The mosque is guarded by immense minarets, built to look like ballistic
missiles. The four largest Scud-like towers shoot up into the skies
alongside their own launch platforms. Closer to the central dome, four more
minarets bear an uncanny resemblance to the barrels of machine guns.

The exterior minarets are 37 metres high; the four on the inside, 28 metres
high. Taken together, the numbers 37-4-28 give the date of birth of the
Iraqi leader.

A guided tour of the mosque reveals pristine marble walls and gold-plated
chandeliers, which contrast sharply with the squalor of inner-city Baghdad.

Along the mosque's western wall is a massive water and stone relief map of
the Arab world. Iraq is highlighted by a granite rock carved with faces of
martyrs who gave their lives in the "Mother of all Battles." Children,
mostly boys, jump up and down on Jerusalem, shouting it will someday belong
to Saddam Hussein.

If there were any doubt as to the Iraqi leader's point in building the
mosque, which opened just weeks ago, the huge gold-plated dome reading "La!"
(Arabic for "No!") may be a clarification.

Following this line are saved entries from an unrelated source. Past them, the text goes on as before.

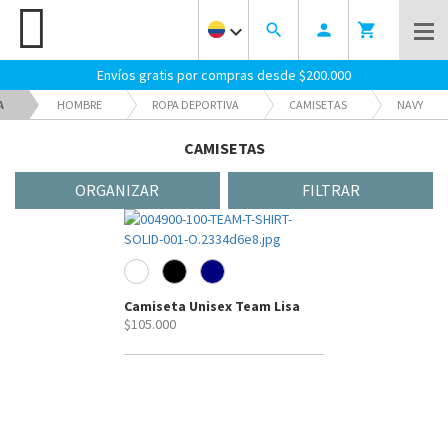
keyboard_arrow_down
search
person
shopping_cart
Envíos gratis por compras desde $200.000
A
HOMBRE
ROPA DEPORTIVA
CAMISETAS
NAVY
CAMISETAS
CAMISETAS
ORGANIZAR
FILTRAR
Camiseta Unisex Team Lisa
$105.000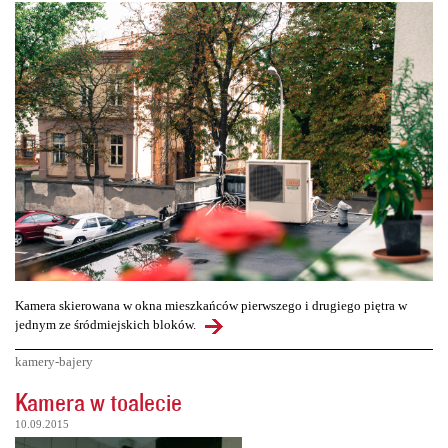
Kamera skierowana w okna mieszkańców pierwszego i drugiego piętra w
jednym ze śródmiejskich bloków.
kamery-bajery
Kamera w toalecie
10.09.2015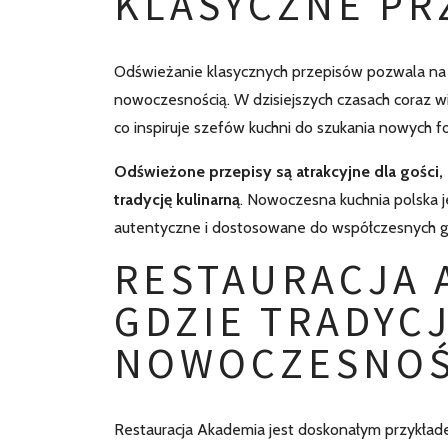
KLASYCZNE PR
Odświeżanie klasycznych przepisów pozwala na t
nowoczesnością. W dzisiejszych czasach coraz wi
co inspiruje szefów kuchni do szukania nowych f
Odświeżone przepisy są atrakcyjne dla gości,
tradycję kulinarną
. Nowoczesna kuchnia polska j
autentyczne i dostosowane do współczesnych g
RESTAURACJA 
GDZIE TRADYC
NOWOCZESNO
Restauracja Akademia jest doskonałym przykłade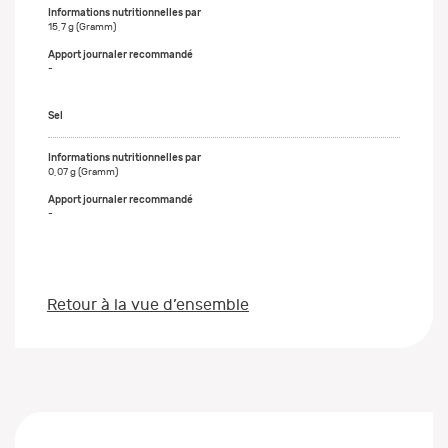
15,7 g (Gramm)
-
Sel
0,07 g (Gramm)
-
Retour à la vue d’ensemble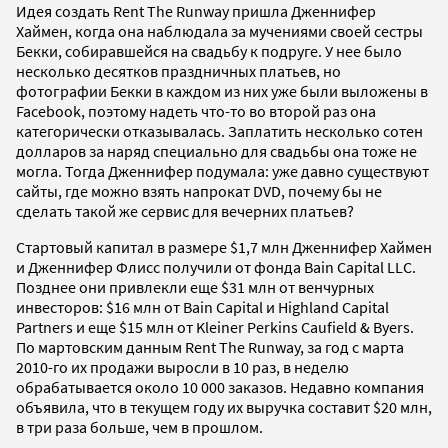
Идея создать Rent The Runway пришла Дженнифер
Хаймен, когда она наблюдала за мучениями своей сестры
Бекки, собиравшейся на свадьбу к подруге. У нее было
несколько десятков праздничных платьев, но
фотографии Бекки в каждом из них уже были выложены в
Facebook, поэтому надеть что-то во второй раз она
категорически отказывалась. Заплатить несколько сотен
долларов за наряд специально для свадьбы она тоже не
могла. Тогда Дженнифер подумала: уже давно существуют
сайты, где можно взять напрокат DVD, почему бы не
сделать такой же сервис для вечерних платьев?
Стартовый капитал в размере $1,7 млн Дженнифер Хаймен
и Дженнифер Флисс получили от фонда Bain Capital LLC.
Позднее они привлекли еще $31 млн от венчурных
инвесторов: $16 млн от Bain Capital и Highland Capital
Partners и еще $15 млн от Kleiner Perkins Caufield & Byers.
По мартовским данным Rent The Runway, за год с марта
2010-го их продажи выросли в 10 раз, в неделю
обрабатывается около 10 000 заказов. Недавно компания
объявила, что в текущем году их выручка составит $20 млн,
в три раза больше, чем в прошлом.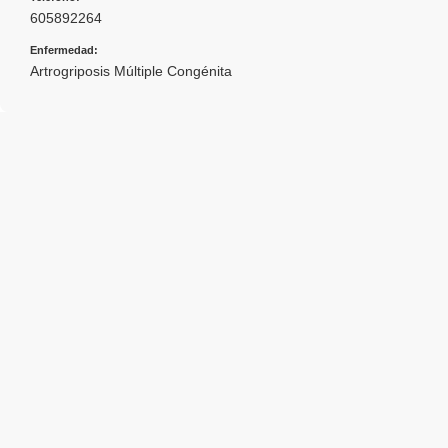
605892264
Enfermedad:
Artrogriposis Múltiple Congénita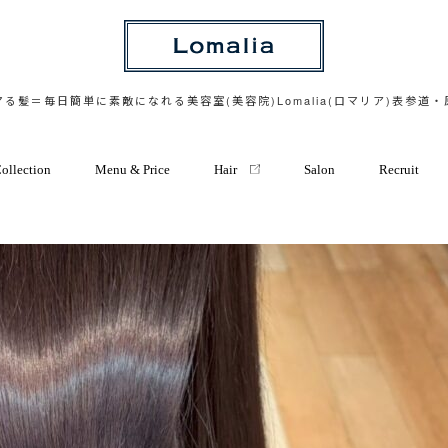
る髪＝毎日簡単に素敵になれる美容室(美容院)Lomalia(ロマリア)表参道
ollection
Menu & Price
Hair
Salon
Recruit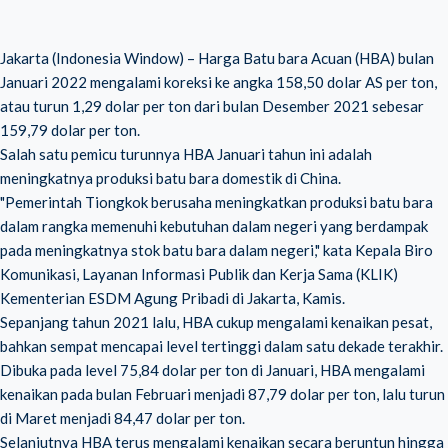
Jakarta (Indonesia Window) – Harga Batu bara Acuan (HBA) bulan
Januari 2022 mengalami koreksi ke angka 158,50 dolar AS per ton,
atau turun 1,29 dolar per ton dari bulan Desember 2021 sebesar
159,79 dolar per ton.
Salah satu pemicu turunnya HBA Januari tahun ini adalah
meningkatnya produksi batu bara domestik di China.
"Pemerintah Tiongkok berusaha meningkatkan produksi batu bara
dalam rangka memenuhi kebutuhan dalam negeri yang berdampak
pada meningkatnya stok batu bara dalam negeri," kata Kepala Biro
Komunikasi, Layanan Informasi Publik dan Kerja Sama (KLIK)
Kementerian ESDM Agung Pribadi di Jakarta, Kamis.
Sepanjang tahun 2021 lalu, HBA cukup mengalami kenaikan pesat,
bahkan sempat mencapai level tertinggi dalam satu dekade terakhir.
Dibuka pada level 75,84 dolar per ton di Januari, HBA mengalami
kenaikan pada bulan Februari menjadi 87,79 dolar per ton, lalu turun
di Maret menjadi 84,47 dolar per ton.
Selanjutnya HBA terus mengalami kenaikan secara beruntun hingga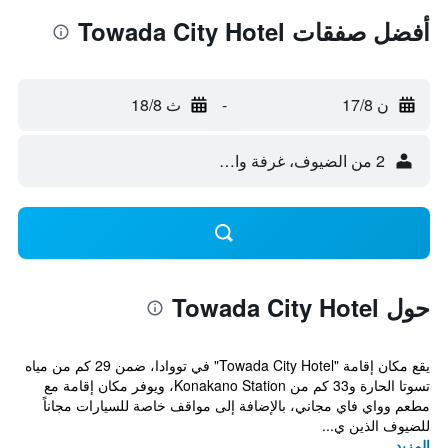
أفضل صفقات Towada City Hotel
ن 17/8
-
ث 18/8
2 من الضيوف، غرفة واحدة
حول Towada City Hotel
يقع مكان إقامة "Towada City Hotel" في تووادا، ضمن 29 كم من مياه
تسوتا الحارة و33 كم من Konakano Station، ويوفر مكان إقامة مع
مطعم وواي فاي مجاني، بالإضافة إلى مواقف خاصة للسيارات مجاناً
للضيوف الذين ي...
المزيد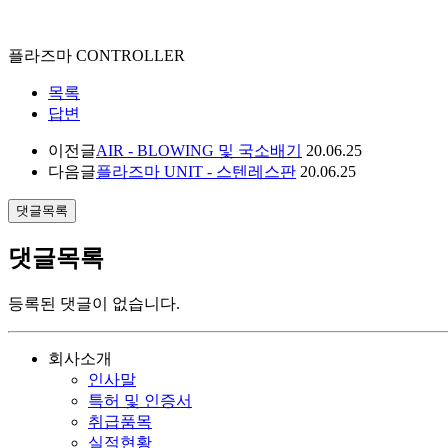
플라즈마 CONTROLLER
목록
답변
이전글
AIR - BLOWING 및 국소배기
20.06.25
다음글
플라즈마 UNIT - 스텐레스판
20.06.25
댓글목록
댓글목록
등록된 댓글이 없습니다.
회사소개
인사말
특허 및 인증서
취급품목
실적현황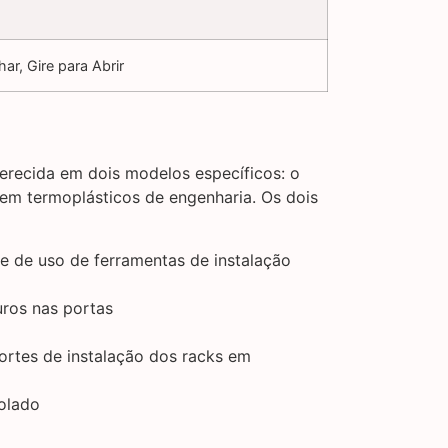
ar, Gire para Abrir
erecida em dois modelos específicos: o
m termoplásticos de engenharia. Os dois
de de uso de ferramentas de instalação
uros nas portas
rtes de instalação dos racks em
olado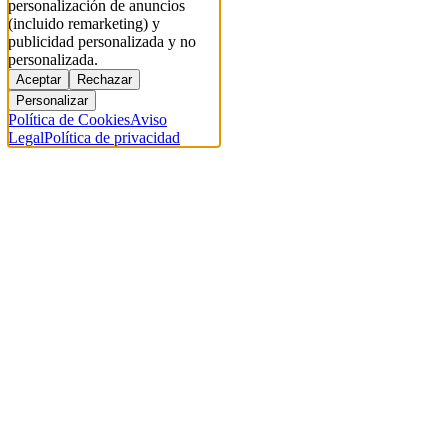
personalización de anuncios
(incluido remarketing) y
publicidad personalizada y no
personalizada.
Aceptar
Rechazar
Personalizar
Política de Cookies
Aviso
Legal
Política de privacidad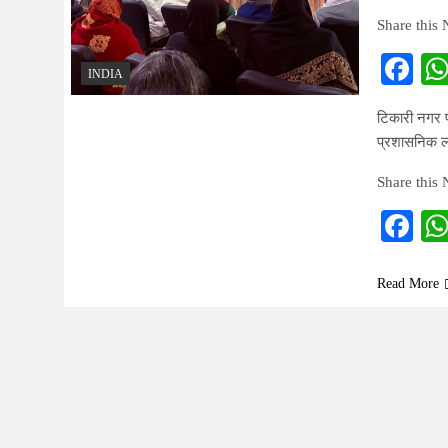
Share this
Fa
INDIA
टिकारी नगर 
प्रशासनिक ला
Share this
Fa
Read More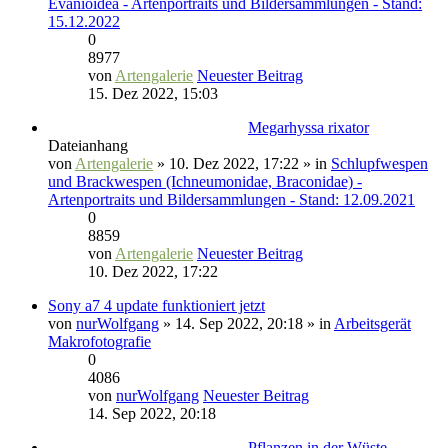
Evanioidea - Artenportraits und Bildersammlungen - Stand:
15.12.2022
0
8977
von
Artengalerie
Neuester Beitrag
15. Dez 2022, 15:03
Megarhyssa rixator
Dateianhang
von
Artengalerie
» 10. Dez 2022, 17:22 » in
Schlupfwespen
und Brackwespen (Ichneumonidae, Braconidae) -
Artenportraits und Bildersammlungen - Stand: 12.09.2021
0
8859
von
Artengalerie
Neuester Beitrag
10. Dez 2022, 17:22
Sony a7 4 update funktioniert jetzt
von
nurWolfgang
» 14. Sep 2022, 20:18 » in
Arbeitsgerät
Makrofotografie
0
4086
von
nurWolfgang
Neuester Beitrag
14. Sep 2022, 20:18
Pflanzen in der Wüste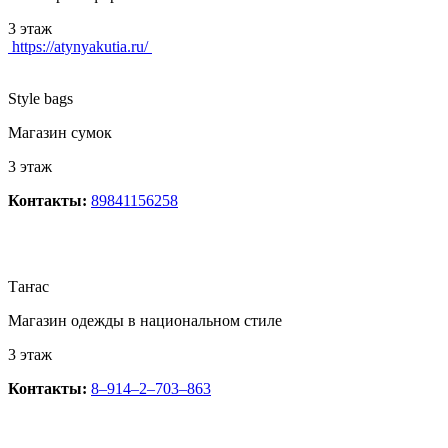
3 этаж
https://atynyakutia.ru/
Style bags
Магазин сумок
3 этаж
Контакты:
89841156258
Таҥас
Магазин одежды в национальном стиле
3 этаж
Контакты:
8‒914‒2‒703‒863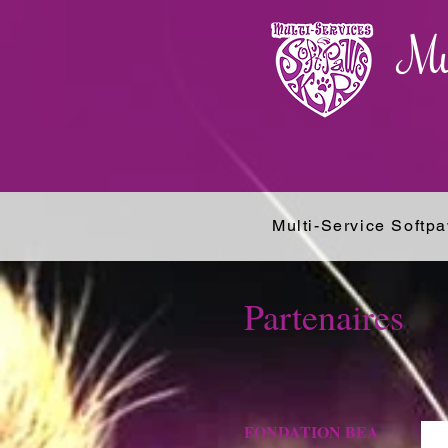
Mu
Multi-Service Softp
Partenaires
FONDATION BEA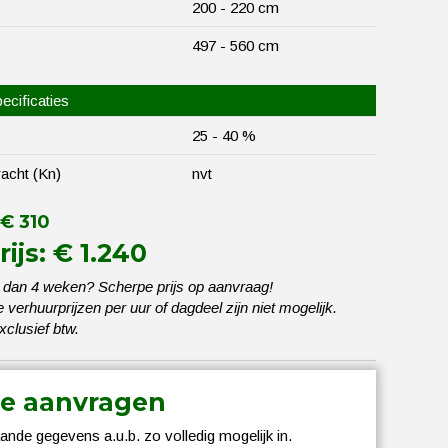
200 - 220 cm
497 - 560 cm
ecificaties
25 - 40 %
racht (Kn)
nvt
 € 310
ijs: € 1.240
 dan 4 weken? Scherpe prijs op aanvraag!
verhuurprijzen per uur of dagdeel zijn niet mogelijk.
exclusief btw.
te aanvragen
ande gegevens a.u.b. zo volledig mogelijk in.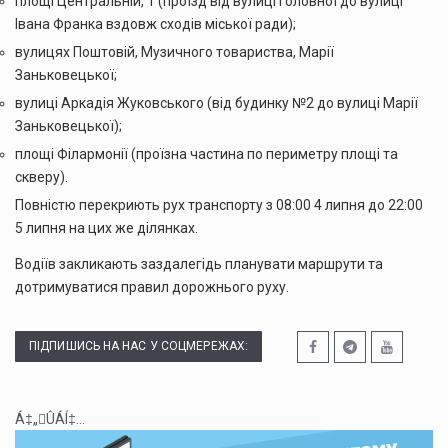
площі Центральній, 1 (проїзд від вулиці Головної до вулиці
Івана Франка вздовж сходів міської ради);
вулицях Поштовій, Музичного товариства, Марії
Заньковецької;
вулиці Аркадія Жуковського (від будинку №2 до вулиці Марії
Заньковецької);
площі Філармонії (проїзна частина по периметру площі та
скверу).
Повністю перекриють рух транспорту з 08:00 4 липня до 22:00
5 липня на цих же ділянках.
Водіїв закликають заздалегідь планувати маршрути та
дотримуватися правил дорожнього руху.
ПІДПИШИСЬ НА НАС У СОЦМЕРЕЖАХ:
Á‡„ÛÁÍ‡...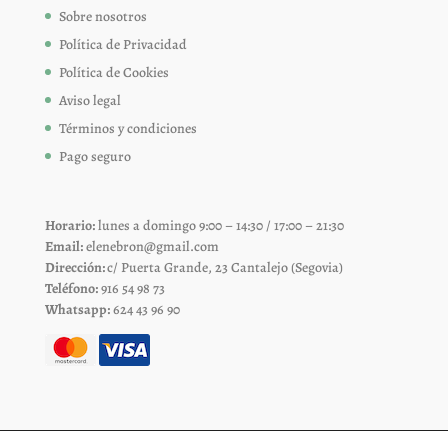
Sobre nosotros
Política de Privacidad
Política de Cookies
Aviso legal
Términos y condiciones
Pago seguro
Horario:
lunes a domingo 9:00 – 14:30 / 17:00 – 21:30
Email:
elenebron@gmail.com
Dirección:
c/ Puerta Grande, 23 Cantalejo (Segovia)
Teléfono:
916 54 98 73
Whatsapp:
624 43 96 90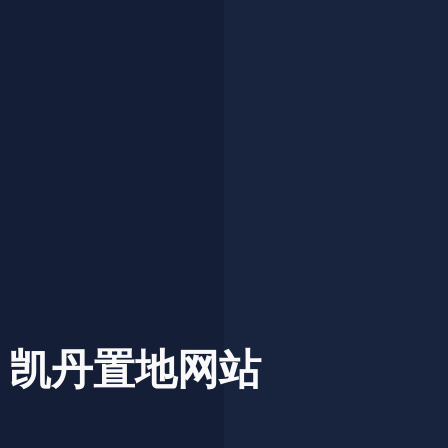
凯丹置地网站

"No one has ever said 'no' to the United States as loud as Saddam," said Mr.
Al-Ani, a slight man living on a paltry salary and not adverse to taking a
small tip after a guided tour of the mosque.

"The building of this great mosque during Washington's embargo against us is
proof of that."

Not everyone in Iraq is impressed. Some religious leaders say in private
they are disgusted with the idea of a mosque whose minarets convey a
not-so-subtle sense of Islamic militancy.

Western diplomats based in Baghdad say the building is just another of the
dictator's outlandish pet projects even as the masses edge closer to
starvation.

"Saddam has never been religious in the true sense of the word," said one
diplomat. "He presents a classic case of a leader desperately trying to use
'religion' as an opiate for the masses. He is just using his own crazy ideas
of religion to try to build up his own personality cult."

In Baghdad, yet another sprawling presidential palace is almost complete,
with four huge busts of Saddam Hussein staring out over the city's squalor.
An even larger mosque is also being built.

The diplomats say such grandiose undertakings are the latest phase of the
Iraqi government's Faith Campaign, intended to assure spiritual loyalty to
the dictatorship, but which, they insist, opposes religious freedom at all
levels.

After the Gulf War, Saddam Hussein, who is a Sunni Muslim, suppressed a
revolt led by the dominant Shiite groups in the South. Then in 1994, to
bolster his image as a good Muslim, he banned alcohol and encouraged the
building of more mosques.

Western diplomats say he has tried to co-opt Islam with a "born again"
devotion that permits him to present himself as a role model to the pious.

Large murals and bronze statues of the leader praying are as common across
Iraq as pictures of him shooting guns and patting small children on the
head.

One of the priorities of the Faith Campaign is to fend off unrest in Shiite
religious centres.

Government officials admitted this month that armed factions supported by
Iran have been responsible for rocket attacks on the capital this summer.